MHB Discrepency with book's answer to characteristic function

[Dustinsfl]

Find the characteristic function for the PMF \(p_X[k] = \frac{1}{5}\) for \(k = -2, -1,\ldots, 2\).

The characteristic function can be found with
\begin{align*}
\phi_X(\omega) &= E[\exp(i\omega X)]\\
&= \frac{1}{5}\sum_kke^{i\omega k}\\
&= \frac{1}{5}\big(-2e^{-2i\omega} - e^{-i\omega} +
2e^{2i\omega} + e^{i\omega}\big)\\
&= \frac{2i}{5}\bigg(\frac{e^{i\omega} - e^{-i\omega}}{2i} +
\frac{e^{2i\omega} - e^{-2i\omega}}{i}\bigg)\\
&= \frac{2i}{5}\big(1 + 4\cos(x)\big)\sin(\omega)
\end{align*}

However, the book says the answer is \(\frac{1}{5}(1 + 2\cos(\omega) + 2\cos(2\omega))\).

 

[Siron]

The problem is your definition of the characteristic function.
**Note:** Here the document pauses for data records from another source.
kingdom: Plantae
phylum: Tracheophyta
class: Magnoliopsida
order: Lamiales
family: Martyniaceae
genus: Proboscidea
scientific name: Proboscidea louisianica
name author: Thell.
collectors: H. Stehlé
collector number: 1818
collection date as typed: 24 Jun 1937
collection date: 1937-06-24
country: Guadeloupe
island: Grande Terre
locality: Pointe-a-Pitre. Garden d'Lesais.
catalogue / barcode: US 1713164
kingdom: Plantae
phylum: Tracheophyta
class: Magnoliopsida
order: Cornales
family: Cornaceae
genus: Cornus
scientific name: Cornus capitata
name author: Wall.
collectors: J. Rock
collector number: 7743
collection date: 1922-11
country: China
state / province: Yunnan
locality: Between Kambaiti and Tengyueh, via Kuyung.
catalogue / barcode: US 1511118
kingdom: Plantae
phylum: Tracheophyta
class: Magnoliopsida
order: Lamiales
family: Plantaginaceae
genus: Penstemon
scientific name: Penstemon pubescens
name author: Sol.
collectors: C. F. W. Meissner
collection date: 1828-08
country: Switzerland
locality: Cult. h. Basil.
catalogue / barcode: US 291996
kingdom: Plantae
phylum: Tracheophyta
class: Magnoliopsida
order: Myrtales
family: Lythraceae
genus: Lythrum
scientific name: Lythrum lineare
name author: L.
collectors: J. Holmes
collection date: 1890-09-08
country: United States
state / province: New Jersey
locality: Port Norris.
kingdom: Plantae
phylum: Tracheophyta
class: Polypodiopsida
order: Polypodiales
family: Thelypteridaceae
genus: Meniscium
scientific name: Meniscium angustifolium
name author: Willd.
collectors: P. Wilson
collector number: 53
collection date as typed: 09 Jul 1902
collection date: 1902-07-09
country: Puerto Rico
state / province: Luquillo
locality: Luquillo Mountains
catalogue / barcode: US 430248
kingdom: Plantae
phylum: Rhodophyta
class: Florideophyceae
For a discrete random variable the characteristic function is defined as
$$\phi_X(\omega) = \sum_{k} e^{i\omega k} \mathbb{P}(X = k) $$
in this case we get
$$= \frac{1}{5} \sum_{k} e^{i \omega k} = \frac{1}{5} \left(e^{-2i\omega}+e^{-i\omega}+1+e^{i \omega}+e^{2i\omega}\right)$$

Now, use the fact that $e^{i \omega} = \cos \omega + i \sin \omega$ and simplify.